1998年に結成され、2001年に解散したMercuro。
15年の時を経て、まさか2016年に新作が聴けるとは。

本作のレコーディングは、Vo.レア、Gt.博士、Ba.SHINYAという編成で行われています。
活動時のメンバーは博士さんのみと、少し寂しい状況ではありますが、その後アナウンスされたフルメンバーにはGt.幸郎さんもクレジット。
蘇生第一弾の楽曲として選ばれたのが、幸郎さんが作曲を手掛けた「地獄絵図」のリテイクというのも、彼もメンバーであるということのアピールなのかもしれません。
まさか、地獄絵のボーカリストであるレアさんが加入したからこれにした、なんて安易な理由でないでしょう。

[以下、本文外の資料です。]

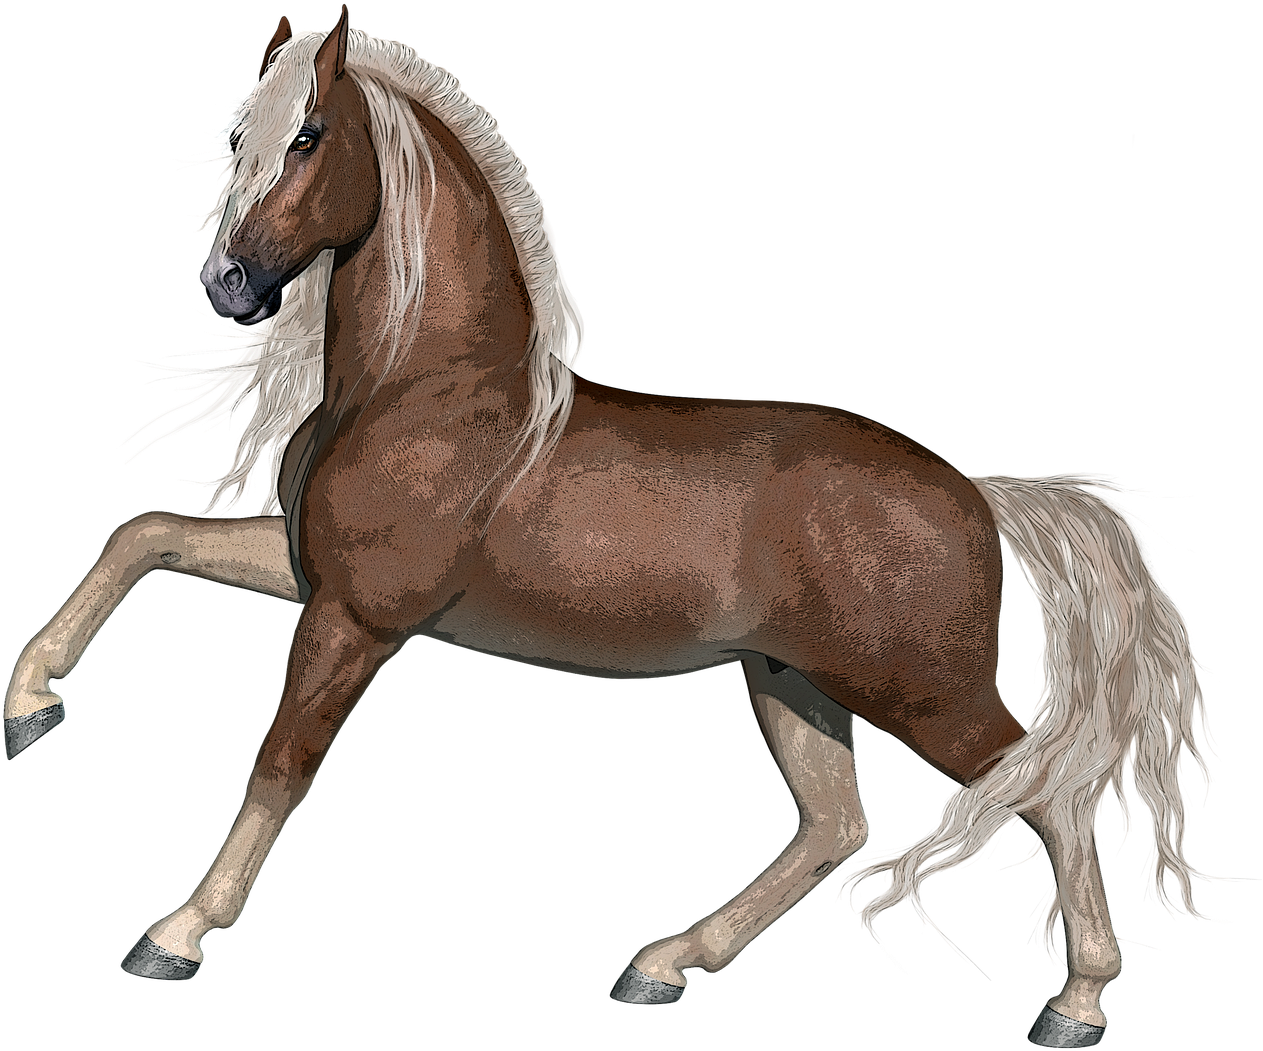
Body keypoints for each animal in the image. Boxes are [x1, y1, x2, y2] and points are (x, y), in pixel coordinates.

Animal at [3, 9, 1241, 1043]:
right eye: (239, 142)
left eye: (308, 135)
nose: (226, 285)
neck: (426, 387)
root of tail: (979, 491)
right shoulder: (313, 579)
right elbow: (141, 537)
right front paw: (31, 706)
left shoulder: (357, 622)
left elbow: (280, 764)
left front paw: (175, 931)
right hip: (794, 682)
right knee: (836, 828)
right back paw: (663, 963)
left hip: (922, 692)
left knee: (1050, 783)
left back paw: (1076, 1002)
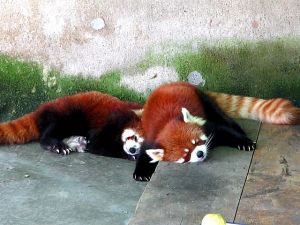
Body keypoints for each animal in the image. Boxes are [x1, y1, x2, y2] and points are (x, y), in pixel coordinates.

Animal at [0, 90, 144, 159]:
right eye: (135, 137)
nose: (133, 150)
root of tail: (41, 109)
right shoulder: (112, 121)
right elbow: (98, 144)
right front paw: (128, 156)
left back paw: (77, 142)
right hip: (70, 113)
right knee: (56, 127)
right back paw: (54, 144)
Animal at [134, 81, 300, 181]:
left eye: (197, 141)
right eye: (185, 154)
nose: (200, 153)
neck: (168, 124)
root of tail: (172, 83)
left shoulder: (206, 125)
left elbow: (224, 131)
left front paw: (244, 142)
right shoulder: (152, 136)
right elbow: (144, 153)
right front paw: (141, 173)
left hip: (203, 100)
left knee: (222, 117)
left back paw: (238, 128)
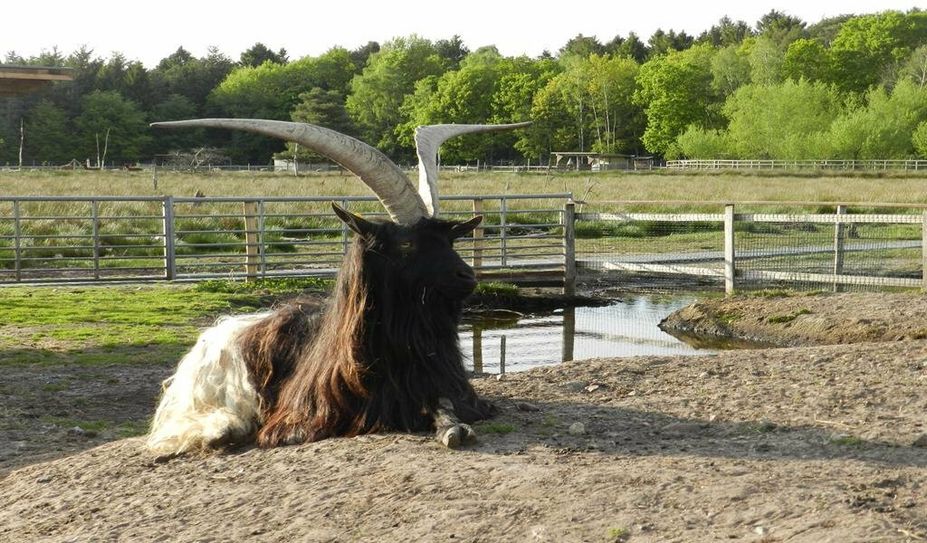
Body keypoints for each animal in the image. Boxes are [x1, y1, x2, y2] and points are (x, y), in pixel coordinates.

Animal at [148, 119, 528, 454]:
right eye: (407, 244)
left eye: (449, 241)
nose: (468, 277)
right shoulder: (303, 417)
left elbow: (446, 407)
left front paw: (453, 428)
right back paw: (218, 432)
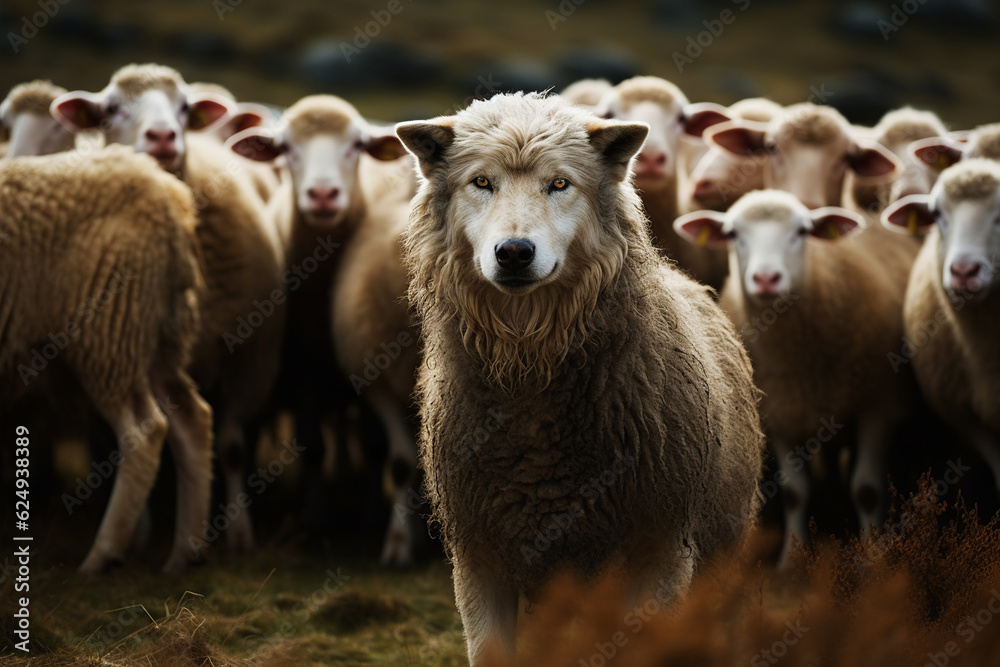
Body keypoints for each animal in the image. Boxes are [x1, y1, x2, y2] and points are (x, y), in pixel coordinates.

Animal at [0, 145, 211, 573]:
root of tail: (169, 195)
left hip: (110, 331)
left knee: (145, 432)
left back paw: (101, 556)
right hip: (157, 339)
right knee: (192, 421)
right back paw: (184, 554)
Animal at [52, 64, 286, 553]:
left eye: (182, 107)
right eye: (111, 109)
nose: (163, 136)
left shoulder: (246, 365)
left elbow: (231, 448)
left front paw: (238, 533)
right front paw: (136, 535)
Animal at [227, 94, 418, 565]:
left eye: (355, 146)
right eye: (287, 149)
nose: (323, 194)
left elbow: (378, 450)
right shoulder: (304, 370)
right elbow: (313, 446)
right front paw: (316, 517)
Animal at [674, 189, 920, 567]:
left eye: (802, 231)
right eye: (732, 233)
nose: (766, 279)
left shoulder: (877, 403)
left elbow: (866, 489)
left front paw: (873, 557)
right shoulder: (780, 412)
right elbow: (794, 492)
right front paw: (792, 559)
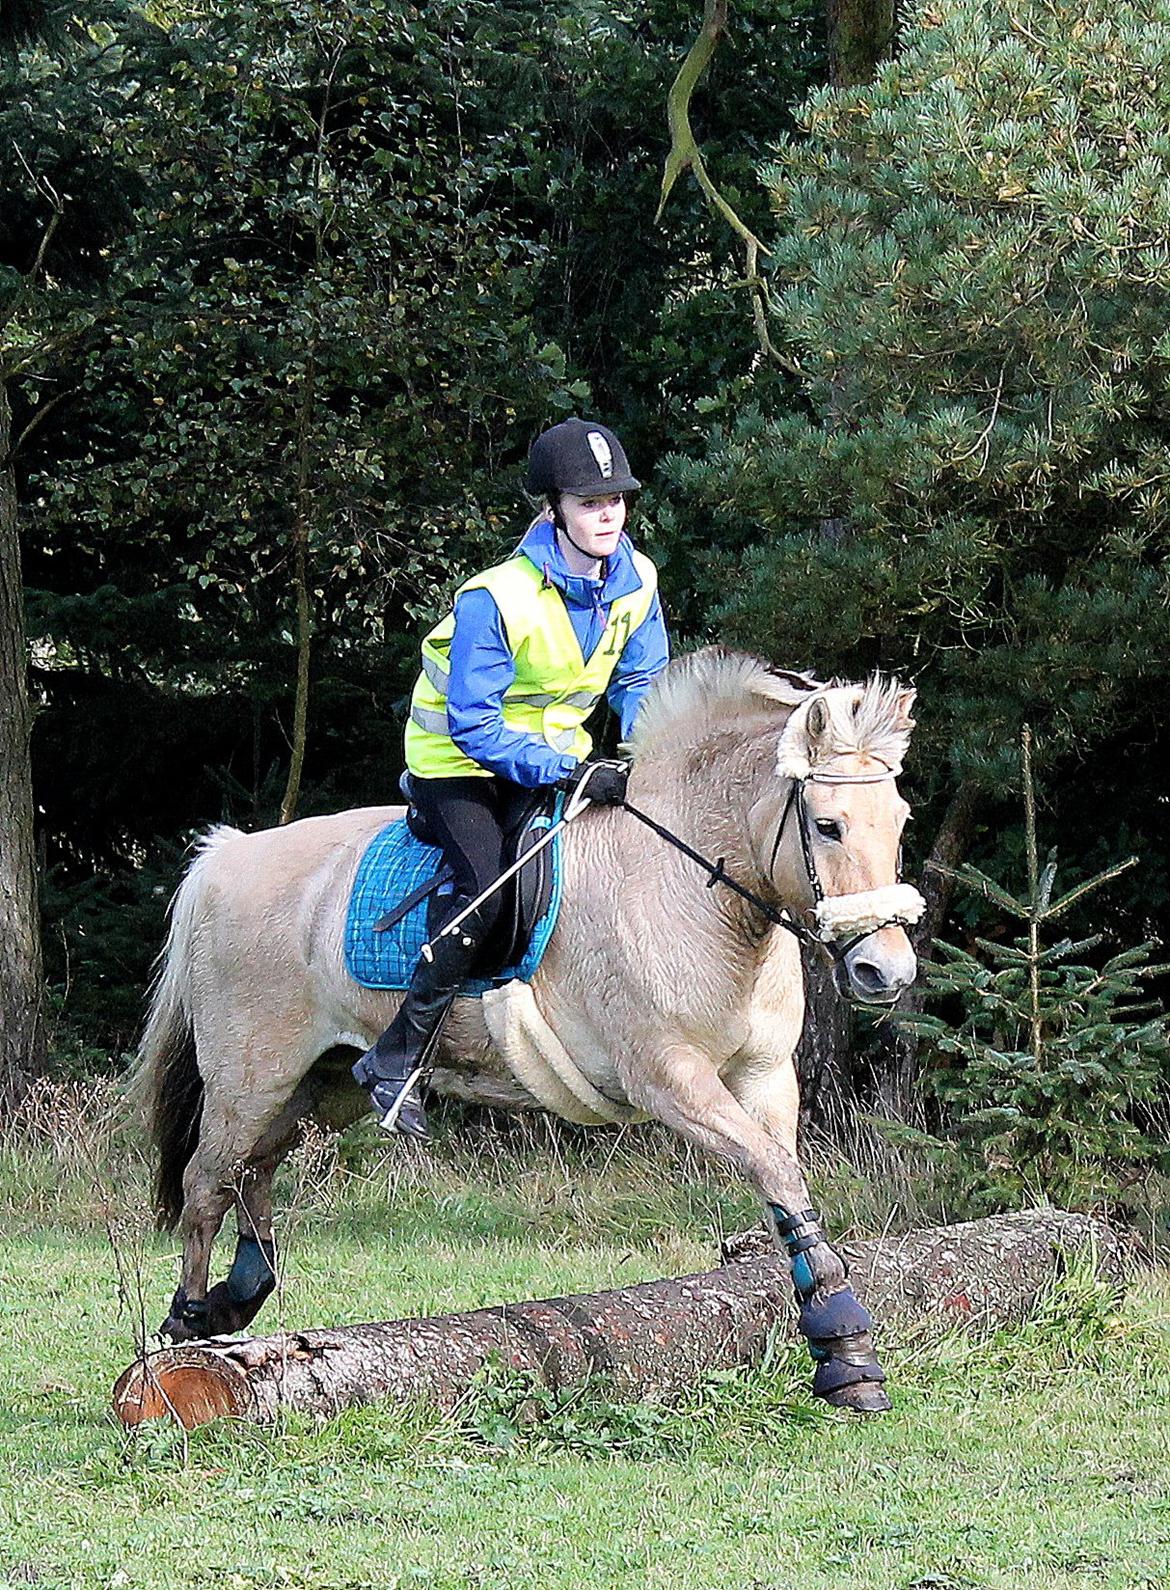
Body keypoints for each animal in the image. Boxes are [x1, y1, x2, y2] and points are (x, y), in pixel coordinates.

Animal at [136, 642, 922, 1405]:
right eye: (827, 825)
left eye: (901, 822)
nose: (886, 972)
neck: (689, 889)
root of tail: (226, 855)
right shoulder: (670, 1077)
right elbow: (773, 1169)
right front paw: (844, 1340)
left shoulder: (763, 1076)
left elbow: (785, 1182)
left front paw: (841, 1347)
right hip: (251, 1076)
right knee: (208, 1180)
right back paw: (187, 1322)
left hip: (321, 1086)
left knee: (255, 1168)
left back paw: (237, 1296)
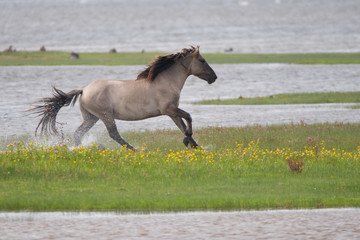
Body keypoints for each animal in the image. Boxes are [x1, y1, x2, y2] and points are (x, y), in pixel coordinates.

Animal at [29, 45, 217, 150]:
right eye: (202, 60)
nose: (214, 77)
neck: (165, 82)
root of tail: (84, 90)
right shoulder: (169, 109)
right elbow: (188, 118)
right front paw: (189, 142)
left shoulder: (171, 112)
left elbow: (182, 126)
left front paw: (195, 145)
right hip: (105, 116)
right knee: (114, 134)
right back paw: (134, 149)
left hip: (91, 117)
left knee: (78, 132)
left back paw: (81, 149)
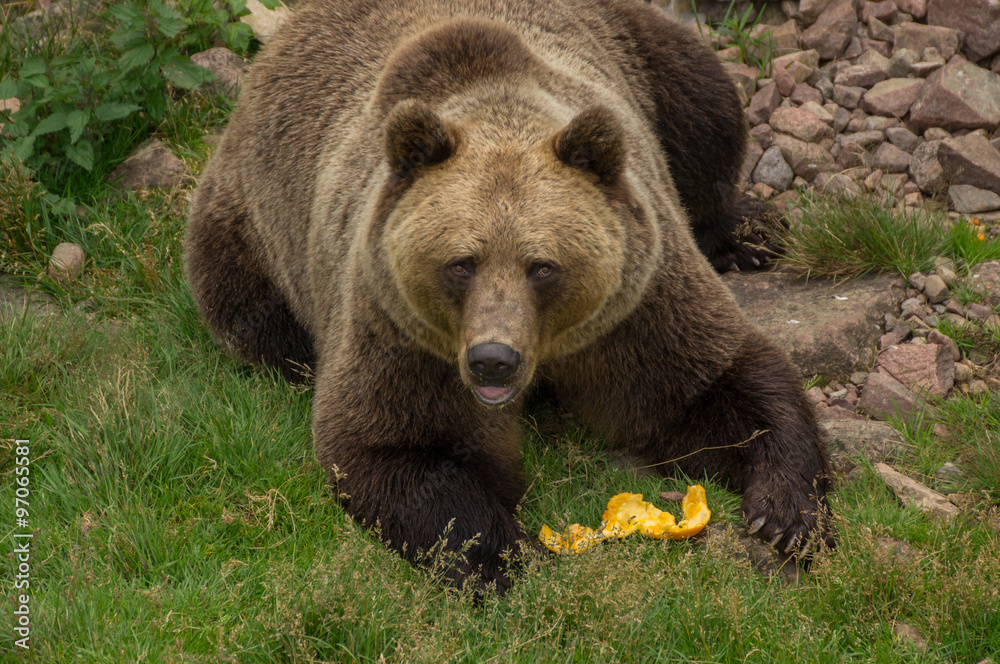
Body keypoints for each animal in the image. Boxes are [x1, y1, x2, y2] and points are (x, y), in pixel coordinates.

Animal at [186, 0, 833, 593]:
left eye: (542, 267)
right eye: (461, 264)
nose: (493, 359)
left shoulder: (634, 309)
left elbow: (711, 385)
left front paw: (787, 515)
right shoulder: (400, 327)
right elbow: (396, 448)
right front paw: (511, 559)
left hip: (640, 50)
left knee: (703, 105)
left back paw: (749, 232)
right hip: (249, 226)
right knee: (258, 322)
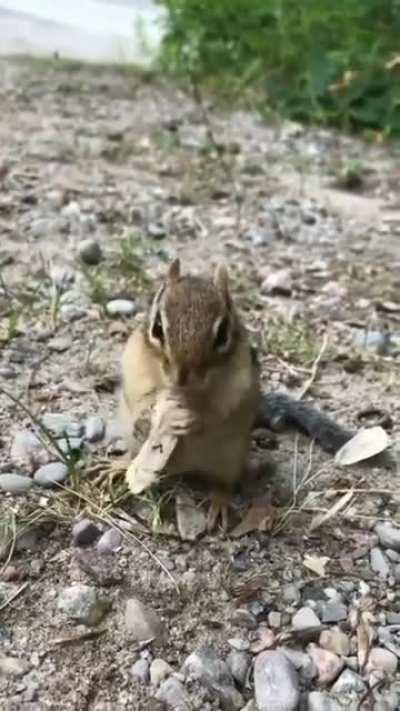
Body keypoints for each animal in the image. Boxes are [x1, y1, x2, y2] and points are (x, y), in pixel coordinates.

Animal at [118, 259, 354, 530]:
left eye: (222, 334)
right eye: (157, 327)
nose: (181, 377)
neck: (186, 393)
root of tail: (185, 469)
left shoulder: (238, 384)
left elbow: (217, 411)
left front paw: (194, 419)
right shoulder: (135, 368)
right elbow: (141, 401)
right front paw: (154, 417)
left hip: (230, 457)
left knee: (224, 483)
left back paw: (219, 505)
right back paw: (115, 465)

内容としては、ひたすらダークに沈み込むミディアムナンバー。
歌詞や旋律は、オリジナルをリスペクトしつつもレアさんによって書き直されました。
アレンジも全面的に変更されており、もはや新曲に近い出来上がりになっているのかと。

暗黒系の禍々しいサウンドであるのは変わらないのですが、神秘性が増した印象。
輪郭がはっきりした分、得体のしれない不気味さは薄れたのですが、ボーカルチェンジにより歌の安定感が増したことを踏まえれば、現体制でのアップデートとして、これがベストなのだろう。
地獄絵も、ホラーテイストを帯びたダークバンド。
そういう意味では近いところにあるバンドにも見えるのですが、レアさんが歌っても"地獄絵っぽい"という感想にならないのは面白いですね。

なお、8月に配信リリースされた黒鏡の教会の「Lobelia -綺麗な嘘と穢れた真実-」は、この「地獄絵図」を原曲としたもの。
同時期に異なるボーカリストが歌詞・旋律を振り直して、オリジナルとは別の解釈を発表する、という試みは斬新でしたよ。
黒鏡の教会のKeiさんが、ダークの中にもメリハリをつけてサビのフックに力を入れたのに対し、こちらは逆に抑揚をなくして、ドロドロとした気持ち悪さを演出。
オリジナルバージョンも含めて、聴き比べてみるとより楽しめる楽曲となっています。

通信販売限定で、初回プレスは残少との報。
2ndプレスは検討中とのことですが、気になるのであればお早めに。
蘇生第二弾として、ミニアルバム「血祭」のリリースも発表されたMercuro。
引き続きレアさんがボーカルを担当するようで、今度はどんな新解釈が飛び出すのか、期待が膨らみますな。